There is nothing about where the money to cover future budget deficits will come from, what will be the breakdown between new or increased taxes, reductions in spending or borrowing? We had the much vaunted 2:1 breakdown for spending:tax cuts over the lifetime of the last government. Yet there’s nothing similar for likely spending reductions: tax increases:borrowing.

Knowing this, being honest about this is critical for public support for future measures. And it’s vital to prevent any government from coming apart at the first budget.

The document reads like it will be entirely borrowing to cover the deficits, that’s fine in the short term for one or two years but not longer.

Finally, from a party political viewpoint the failure to address the retirement age for the state pension will mean that like water charges, medical cards reviews in 2014. Fine Gael will go into the next local, European and general election once again being blamed for a FF policy (and it is was and will still be a sensible change that we need to make to ensure state pensions are sustainable into the future). Even if the government lasts long enough for the change in Taoiseach in Dec 2022 (what date exactly) then it will be a Fine Gael leader who takes over as just as that retirement age is back in the political picture. 

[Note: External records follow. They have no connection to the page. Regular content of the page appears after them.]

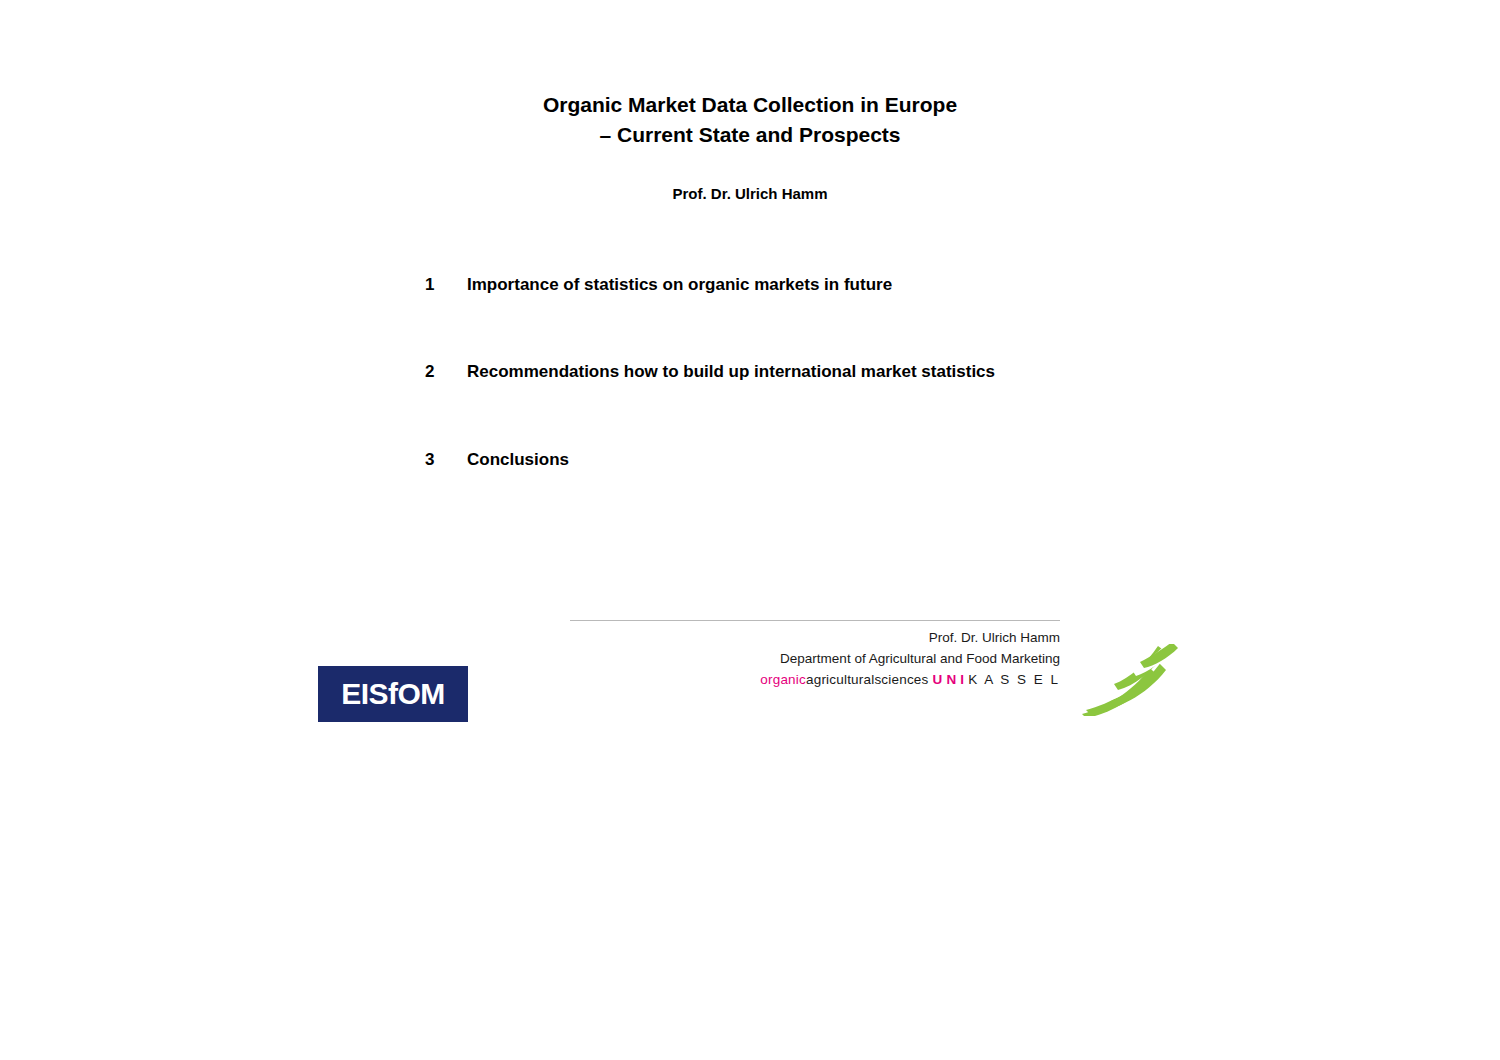Organic Market Data Collection in Europe
– Current State and Prospects
Prof. Dr. Ulrich Hamm
1
Importance of statistics on organic markets in future
2
Recommendations how to build up international market statistics
3
Conclusions
Prof. Dr. Ulrich Hamm
Department of Agricultural and Food Marketing
organicagriculturalsciences U N I K A S S E L
EISfOM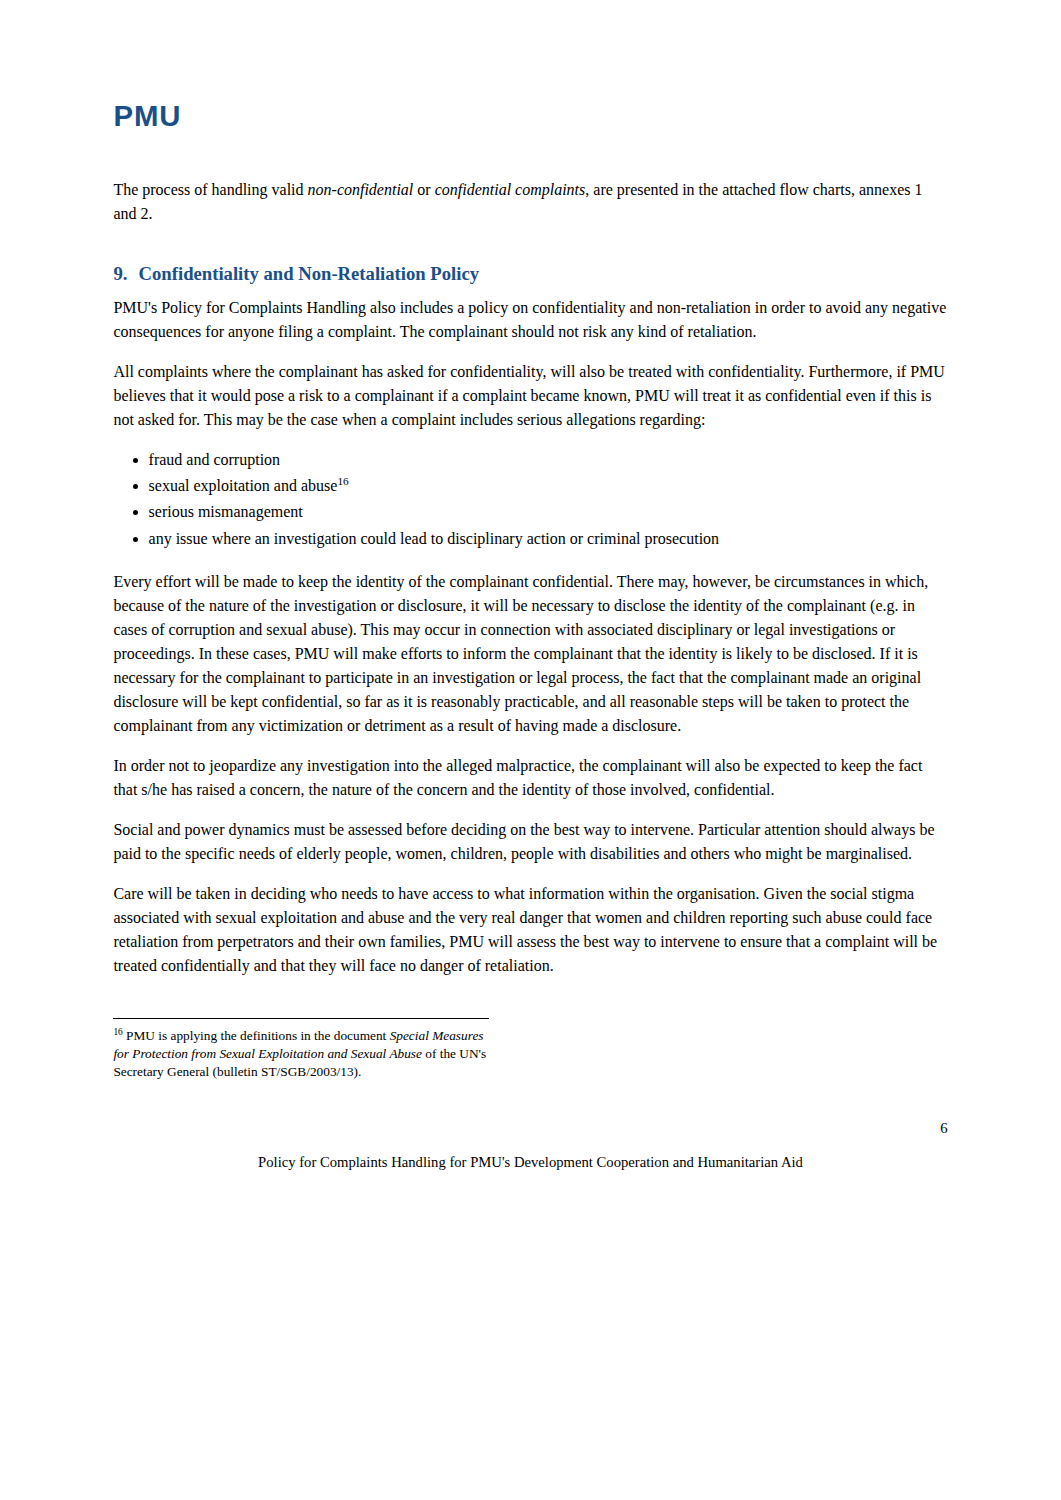PMU
The process of handling valid non-confidential or confidential complaints, are presented in the attached flow charts, annexes 1 and 2.
9. Confidentiality and Non-Retaliation Policy
PMU's Policy for Complaints Handling also includes a policy on confidentiality and non-retaliation in order to avoid any negative consequences for anyone filing a complaint. The complainant should not risk any kind of retaliation.
All complaints where the complainant has asked for confidentiality, will also be treated with confidentiality. Furthermore, if PMU believes that it would pose a risk to a complainant if a complaint became known, PMU will treat it as confidential even if this is not asked for. This may be the case when a complaint includes serious allegations regarding:
fraud and corruption
sexual exploitation and abuse16
serious mismanagement
any issue where an investigation could lead to disciplinary action or criminal prosecution
Every effort will be made to keep the identity of the complainant confidential. There may, however, be circumstances in which, because of the nature of the investigation or disclosure, it will be necessary to disclose the identity of the complainant (e.g. in cases of corruption and sexual abuse). This may occur in connection with associated disciplinary or legal investigations or proceedings. In these cases, PMU will make efforts to inform the complainant that the identity is likely to be disclosed. If it is necessary for the complainant to participate in an investigation or legal process, the fact that the complainant made an original disclosure will be kept confidential, so far as it is reasonably practicable, and all reasonable steps will be taken to protect the complainant from any victimization or detriment as a result of having made a disclosure.
In order not to jeopardize any investigation into the alleged malpractice, the complainant will also be expected to keep the fact that s/he has raised a concern, the nature of the concern and the identity of those involved, confidential.
Social and power dynamics must be assessed before deciding on the best way to intervene. Particular attention should always be paid to the specific needs of elderly people, women, children, people with disabilities and others who might be marginalised.
Care will be taken in deciding who needs to have access to what information within the organisation. Given the social stigma associated with sexual exploitation and abuse and the very real danger that women and children reporting such abuse could face retaliation from perpetrators and their own families, PMU will assess the best way to intervene to ensure that a complaint will be treated confidentially and that they will face no danger of retaliation.
16 PMU is applying the definitions in the document Special Measures for Protection from Sexual Exploitation and Sexual Abuse of the UN's Secretary General (bulletin ST/SGB/2003/13).
6
Policy for Complaints Handling for PMU's Development Cooperation and Humanitarian Aid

Not to mention that after those first two budgets when any low hanging fruit of new measures or spending reductions are gone, it will Fine Gael that will be tagged as the ones on the hook again for any more drastic measures. Just watch as FF and Green reps complain that it’s the bad Fine Gael that are making the deepest cuts. And they won’t be waiting until them to paint themselves as the good ones at Fine Gael’s expense.

Our prospective partners are actively gearing up to permanently stand as both government and opposition. Already about a quarter of FF cllrs are opposed and will remain opposed for the next 4 years if FF members accept the Programme . The Greens won’t hold together beyond the first tough decision, whether it’s just some cllrs or a few TDs they will lose first time out is uncertain. They may not even hold through the next few weeks.

As intended the weighting of the electoral college will mean that the parliamentary party vote will drive the decision. So as members we can voice an opinion but we’re not really deciding the result.  In fact members of the Parliamentary Party who are on the Executive Council can vote with that body, and thus the Parliamentary Party has more than 50% of the vote.

However those who do have votes have a duty to reflect the very real concerns that members have. I would hope they do so.

We would all hope to be proved wrong here and that any administration will be successful, that it lasts five years and is rewarded by the public for its work.   That is something we all really hope for, it’s just not credible that it will be.

I realise that I, like most of us, don’t have a vote in this process but if I did my vote would be No.